Championing the Enterprise with Business Process

Jim Champy first achieved international acclaim for co-authoring Reengineering the Corporation, a mid-1990s study that anticipated the arrival of the Information Age and advised companies on how to adjust their business processes to accommodate it. Now, Champy, the Boston-based chairman of Perot Systems’ consulting practice, returns with Outsmart! How to Do What Your Competitors Can’t.

It’s the first of four planned books focusing on the search for new business models. The other three are Engage! (due out in early 2009), which will look at how to attract and maintain customers; Inspire! which will examine how companies manage people; and Deliver! which will offer advice on business execution issues.

Champy sat down with Baseline to discuss how companies can benefit from the principles and ideas covered in the first two books.

 Baseline: How did you find the companies you write about in your books?

(Transcribed page contents)

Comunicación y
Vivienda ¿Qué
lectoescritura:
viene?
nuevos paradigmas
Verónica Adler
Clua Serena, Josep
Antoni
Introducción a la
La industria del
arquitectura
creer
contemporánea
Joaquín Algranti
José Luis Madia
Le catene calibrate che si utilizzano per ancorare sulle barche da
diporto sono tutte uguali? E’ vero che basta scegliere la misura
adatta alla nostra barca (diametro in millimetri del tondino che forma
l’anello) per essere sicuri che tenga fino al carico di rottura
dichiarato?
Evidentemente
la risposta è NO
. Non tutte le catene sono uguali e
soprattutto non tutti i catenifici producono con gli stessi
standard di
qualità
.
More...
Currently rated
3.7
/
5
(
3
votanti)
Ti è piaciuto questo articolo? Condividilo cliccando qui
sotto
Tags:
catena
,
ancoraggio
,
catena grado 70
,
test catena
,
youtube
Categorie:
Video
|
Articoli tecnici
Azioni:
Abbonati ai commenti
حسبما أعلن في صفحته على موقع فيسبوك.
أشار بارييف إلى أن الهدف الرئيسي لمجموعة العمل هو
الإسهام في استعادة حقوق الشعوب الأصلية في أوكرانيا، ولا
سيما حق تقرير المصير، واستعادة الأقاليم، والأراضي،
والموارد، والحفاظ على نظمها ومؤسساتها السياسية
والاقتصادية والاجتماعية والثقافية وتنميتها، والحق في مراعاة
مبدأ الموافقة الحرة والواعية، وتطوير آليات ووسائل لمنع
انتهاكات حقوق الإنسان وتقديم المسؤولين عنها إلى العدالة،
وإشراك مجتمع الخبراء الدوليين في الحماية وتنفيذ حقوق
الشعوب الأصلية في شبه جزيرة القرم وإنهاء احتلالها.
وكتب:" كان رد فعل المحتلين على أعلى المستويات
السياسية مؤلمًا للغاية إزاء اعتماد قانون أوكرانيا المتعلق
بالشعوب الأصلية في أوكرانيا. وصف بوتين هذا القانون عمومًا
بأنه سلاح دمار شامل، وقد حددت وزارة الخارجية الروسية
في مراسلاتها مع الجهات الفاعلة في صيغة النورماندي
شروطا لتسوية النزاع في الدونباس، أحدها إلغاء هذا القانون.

* * *

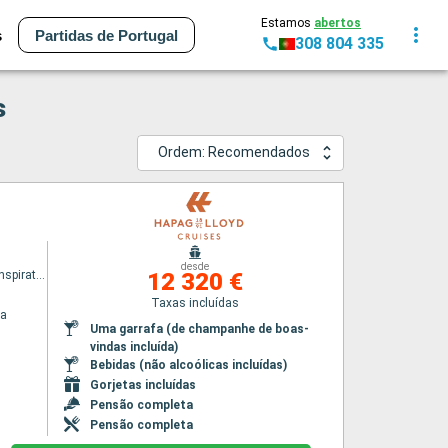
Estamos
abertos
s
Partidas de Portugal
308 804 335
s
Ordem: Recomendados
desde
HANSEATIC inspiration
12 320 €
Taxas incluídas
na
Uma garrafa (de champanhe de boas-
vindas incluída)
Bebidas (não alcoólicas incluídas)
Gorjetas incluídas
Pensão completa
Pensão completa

■ **Exercises**
1. According to the Champy article, why did Champy sit down with Baseline? Answer in one to three sentences.
2. In the Champy article, when is Engage! due out?
3. Continue the Champy article from the point where it stops.

■ **Answers to the problems**
1. He met with Baseline to discuss how companies can benefit from the principles and ideas covered in the first two books of his planned series, Outsmart! and Engage!

2. Early 2009.

3.
Jim Champy: I looked at high-growth companies, ones growing at double- or triple-digit rates over a two-to-three-year period. I found about a thousand of them; most are medium-scale companies. I was trying to look at new companies that haven’t been written about as much as Google, Oracle and Microsoft, etc. I’ve found that there’s not much new in management, but there’s a lot new in business.

 

How can companies apply the principles in your books?

Champy: Information technology is the great enabler of business change. The companies profiled in my books offer real products and services, but they could not operate without IT—particularly the Internet.

Peter Drucker had a great expression: “Go walk in the marketplace.” Companies today can walk electronically in the marketplace. A young executive told me that he could compete with 50-year-olds who in theory knew more than he did because the Internet is such a great equalizer. It wasn’t just his technology skills; it was his ability to get to market fast, learn what customers liked and didn’t like, and adapt quickly in changing his products, services and business model.

I’d advise companies to do the same thing: Look at the Internet as a source of learning and quick adaptability.

 

How well do companies do that?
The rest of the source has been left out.